Mesmo assim, muitas instituições recorreram à Justiça e conseguiram liminares para abrir cursos ou ampliar vagas. Em 2023, das 6,3 mil novas vagas abertas, 3,5 mil foram criadas por meio de decisões judiciais. O Ministério da Educação notificou seis universidades em 2024 por operarem sem autorização oficial.

Para o professor Mario Roberto Dal Poz, da UERJ, a judicialização enfraquece o controle de qualidade:

"Muitas vezes, ao chegar à Justiça, se permite a abertura sem critérios técnicos bem definidos."

Avaliação e futuro

Atualmente, o desempenho dos cursos é medido principalmente pelo Enade, feito ao fim da graduação. Mas especialistas defendem um acompanhamento contínuo, com visitas presenciais e avaliações em etapas, como proposto recentemente pelo Inep.

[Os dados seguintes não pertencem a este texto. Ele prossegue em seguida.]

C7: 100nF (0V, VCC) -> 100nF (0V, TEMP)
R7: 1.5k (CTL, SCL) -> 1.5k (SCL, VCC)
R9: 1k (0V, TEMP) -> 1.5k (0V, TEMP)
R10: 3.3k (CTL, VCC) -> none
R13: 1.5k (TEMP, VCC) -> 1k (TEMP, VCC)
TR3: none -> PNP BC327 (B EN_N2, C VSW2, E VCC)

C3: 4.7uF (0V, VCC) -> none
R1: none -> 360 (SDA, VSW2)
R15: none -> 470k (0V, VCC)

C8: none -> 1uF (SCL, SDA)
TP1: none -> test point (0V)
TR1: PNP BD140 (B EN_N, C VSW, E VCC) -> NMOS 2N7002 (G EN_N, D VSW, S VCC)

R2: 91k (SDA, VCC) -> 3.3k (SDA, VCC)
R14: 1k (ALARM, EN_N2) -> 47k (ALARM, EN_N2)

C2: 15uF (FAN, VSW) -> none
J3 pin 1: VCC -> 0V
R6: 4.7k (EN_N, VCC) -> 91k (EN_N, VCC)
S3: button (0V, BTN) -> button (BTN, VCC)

Há ainda quem defenda um “exame de ordem” para médicos, nos moldes da OAB para o direito. Dal Poz, no entanto, alerta que essa medida poderia ser “muito limitante” e penalizar formandos de cursos mais fracos.

Vale a pena?

Diante de mensalidades altíssimas e investimentos que ultrapassam os R$ 500 mil, muitos estudantes começam a se perguntar se ainda compensa fazer medicina. Há receio de que a oferta excessiva de profissionais pressione os salários, como já ocorreu em outras áreas.

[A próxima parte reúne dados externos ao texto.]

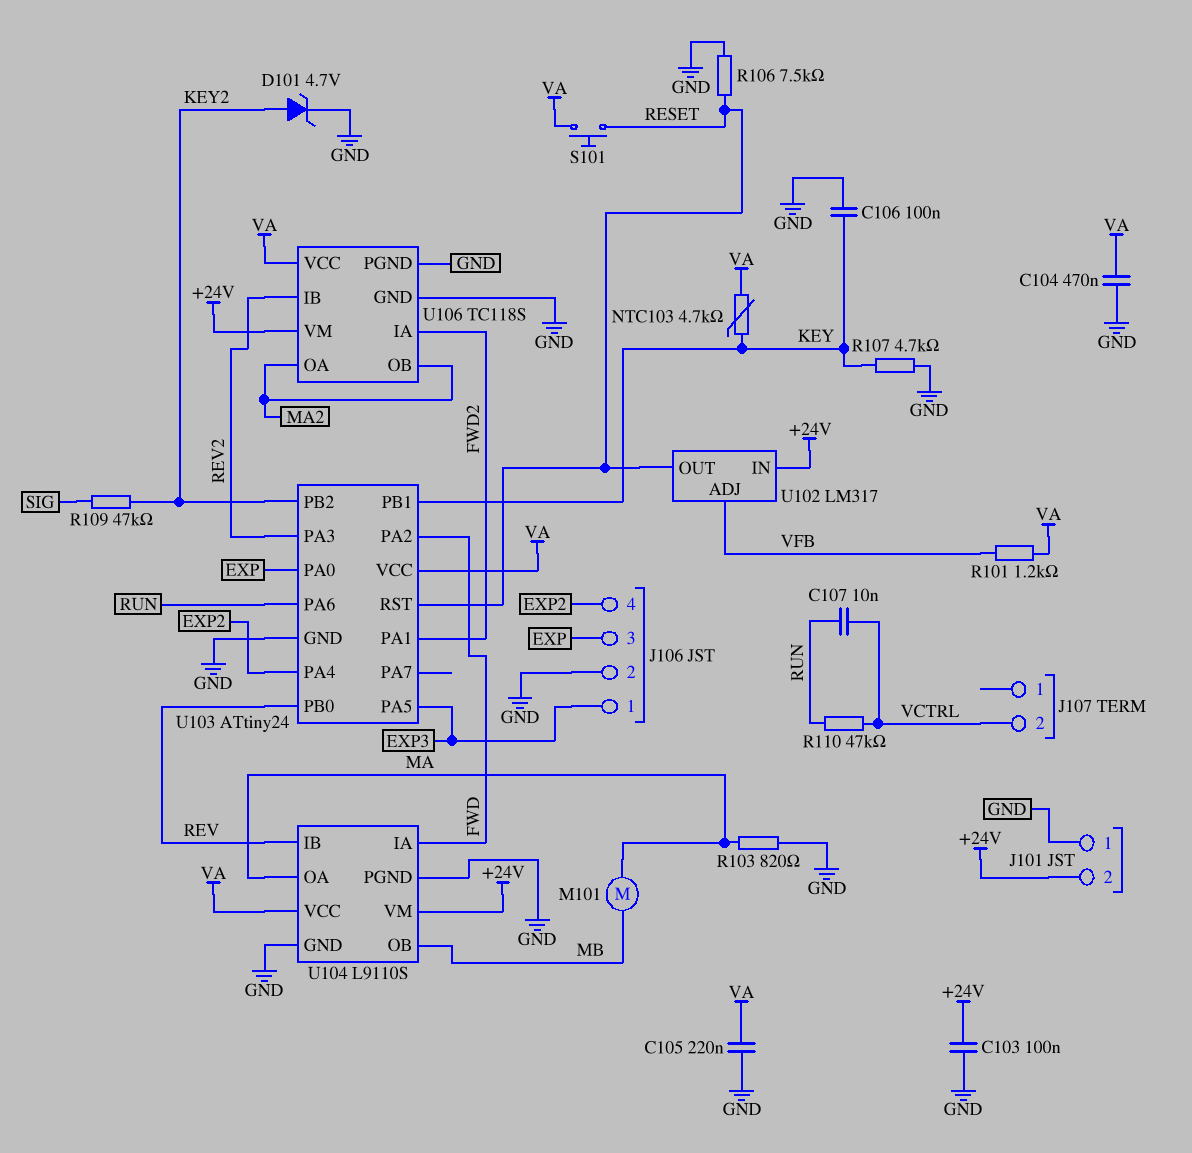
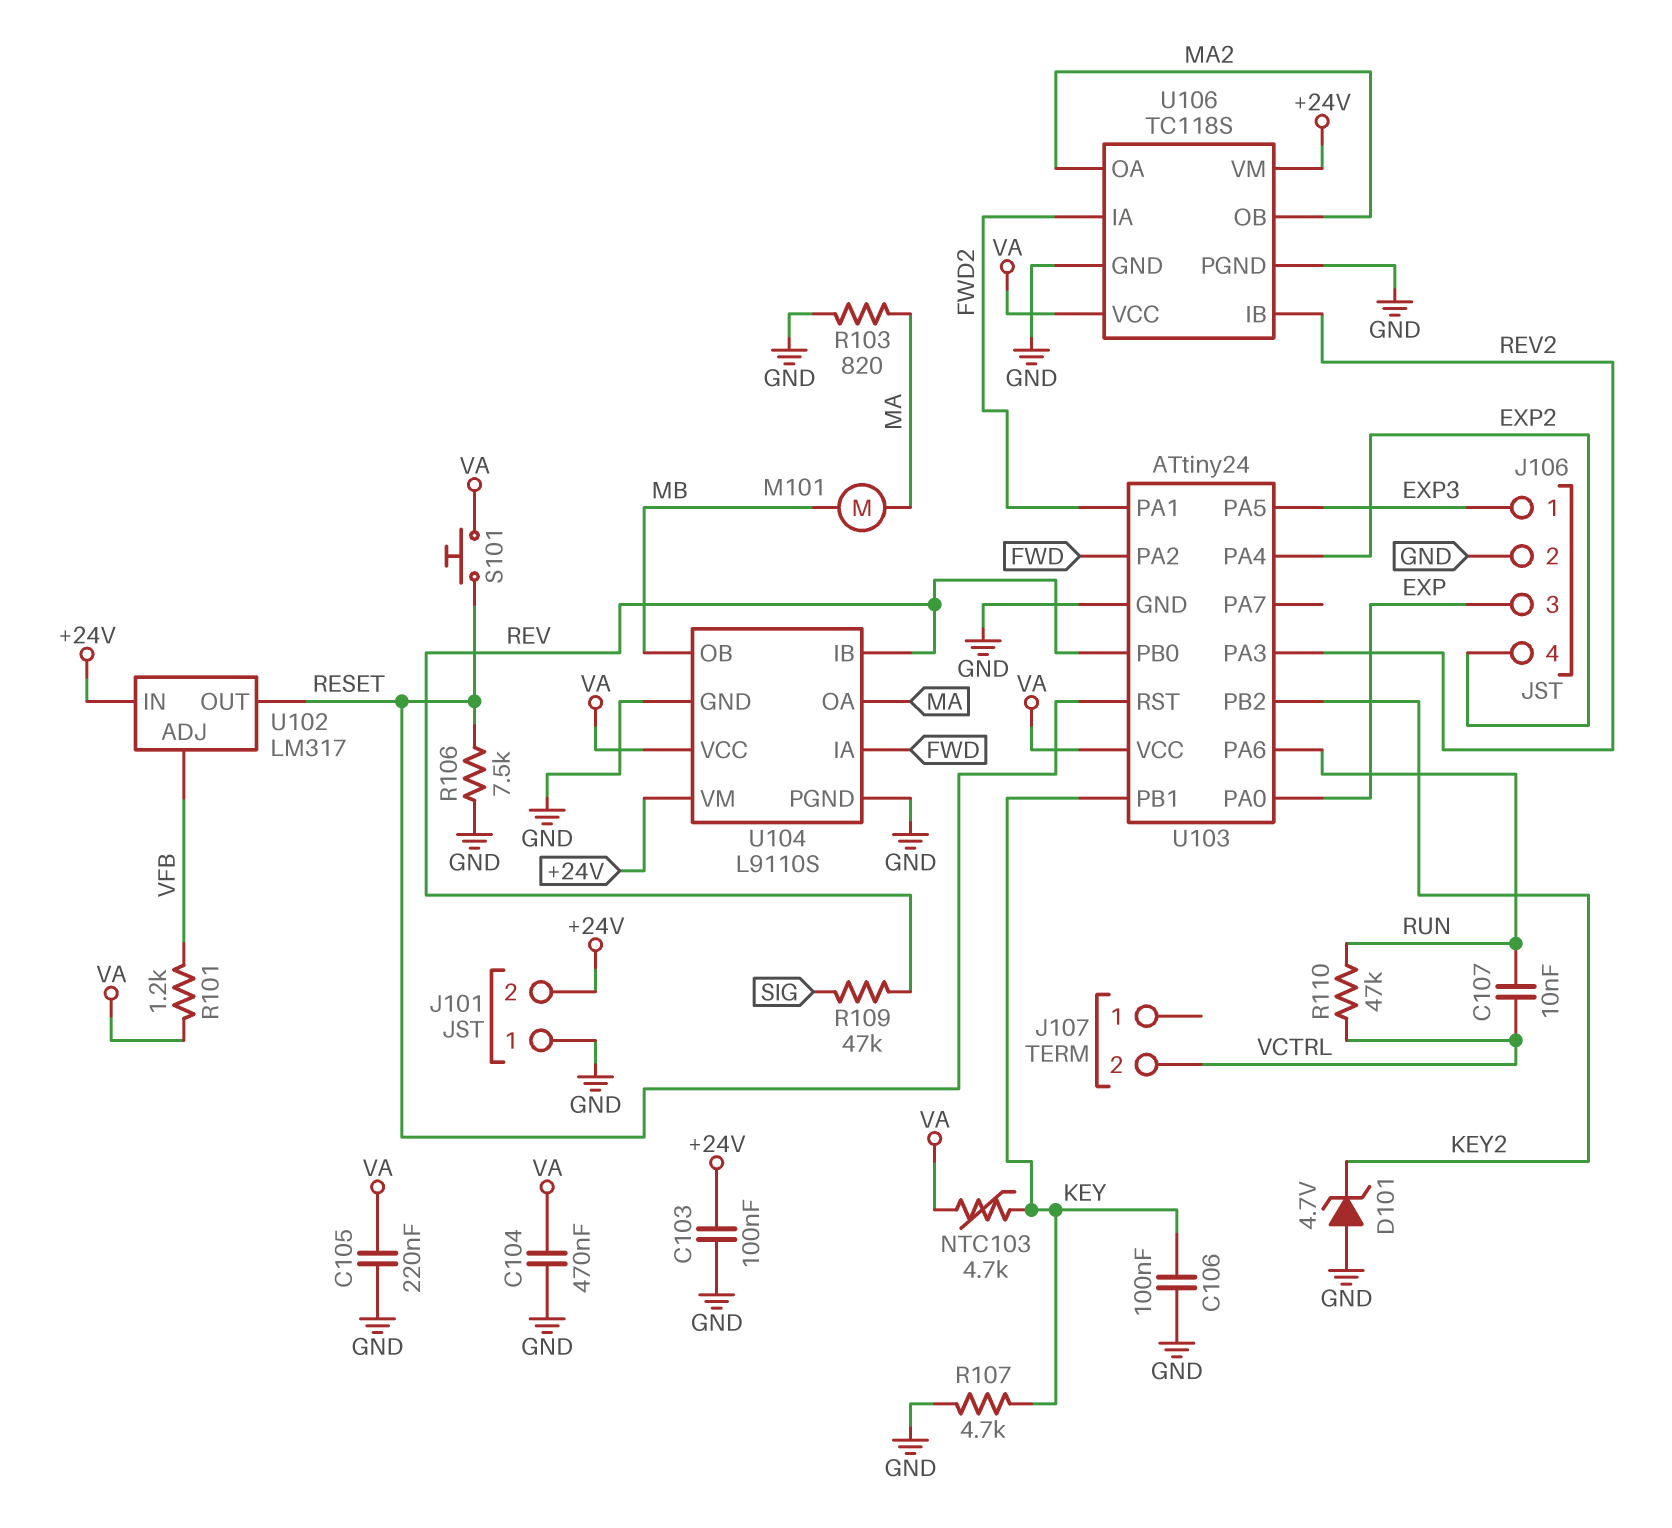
D101: zener 4.7V (A KEY2, K GND) -> zener 4.7V (A GND, K KEY2)
R109: 47k (KEY2, SIG) -> 47k (REV, SIG)

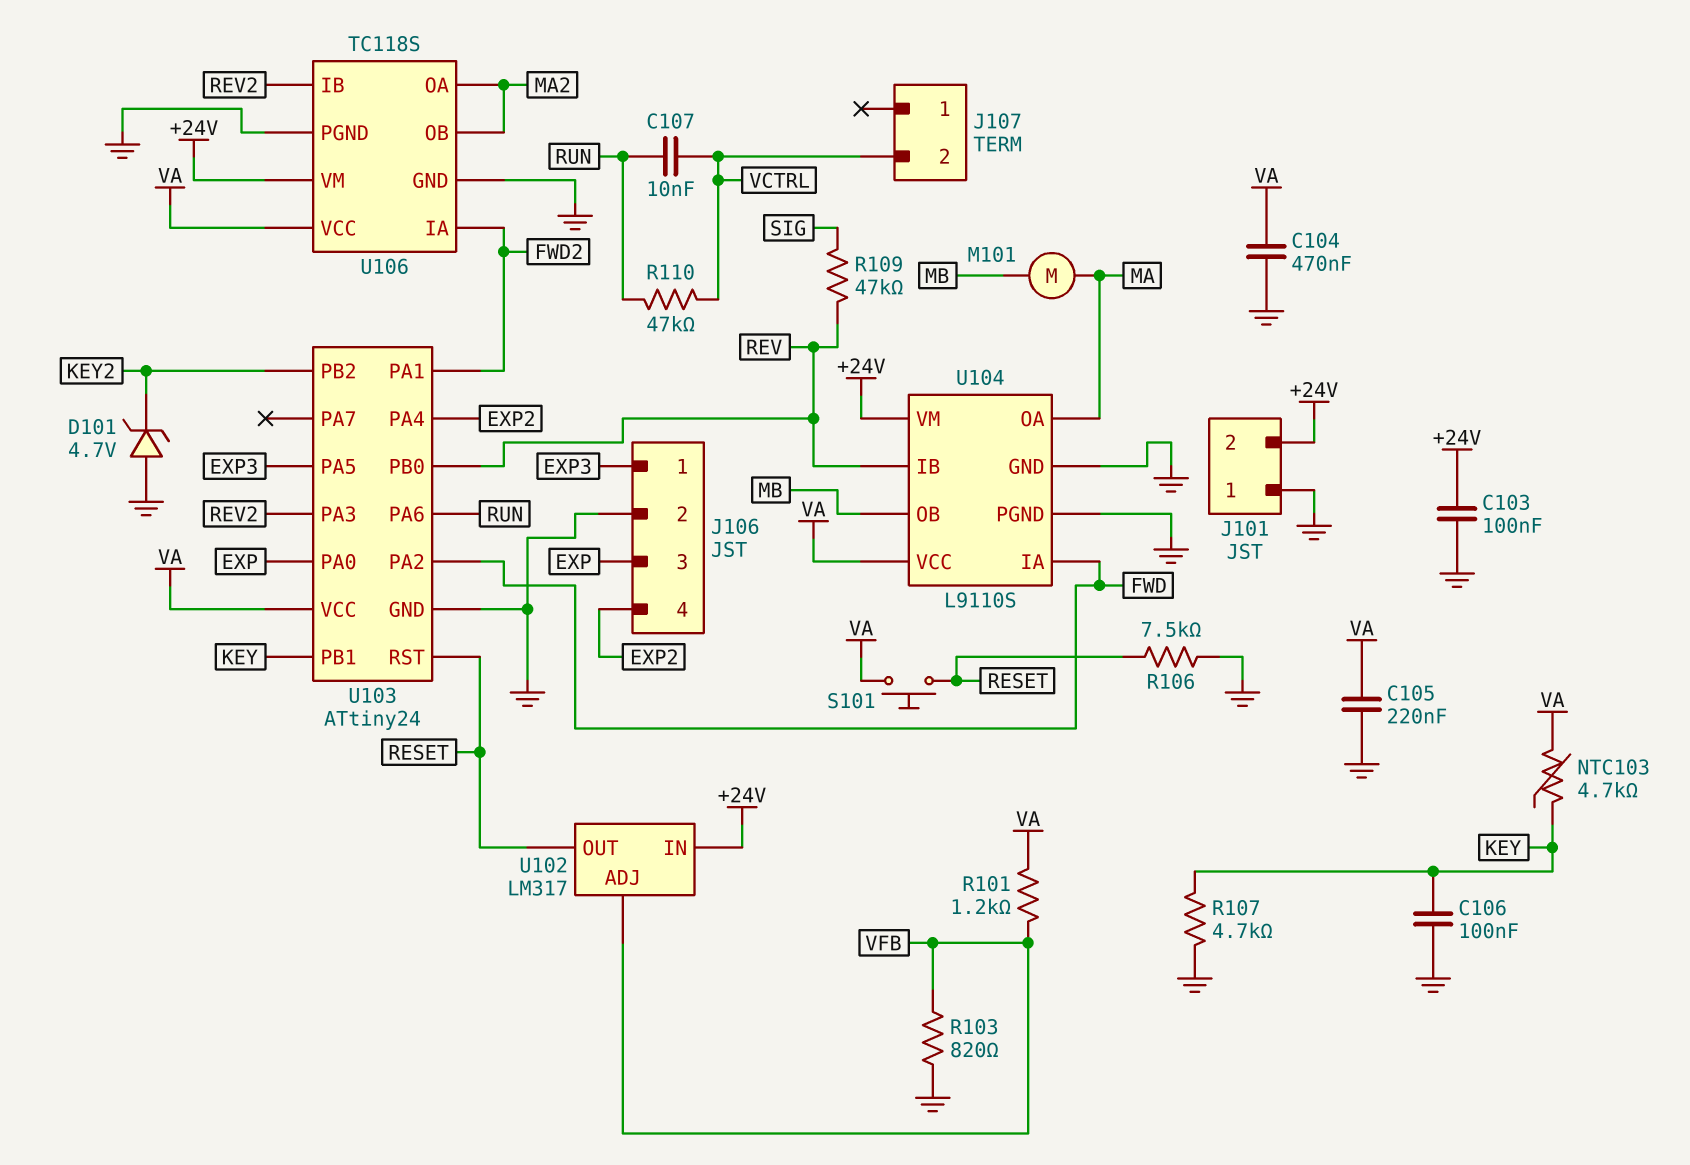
R103: 820 (GND, MA) -> 820 (GND, VFB)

Estudos apontam que, com a saturação do mercado, a valorização das vagas pode cair, assim como as mensalidades. Relatório do BTG Pactual de 2024 cita que faculdades passaram a cobrar menos, acendendo o sinal de alerta entre investidores.

Para o pesquisador Bruno Luciano de Oliveira, da UFMA, o problema não é a presença do setor privado, mas a falta de critérios claros.

"O que se cobra é transparência e compromisso com a formação dos estudantes. Existem boas experiências na rede particular, mas é preciso regular bem."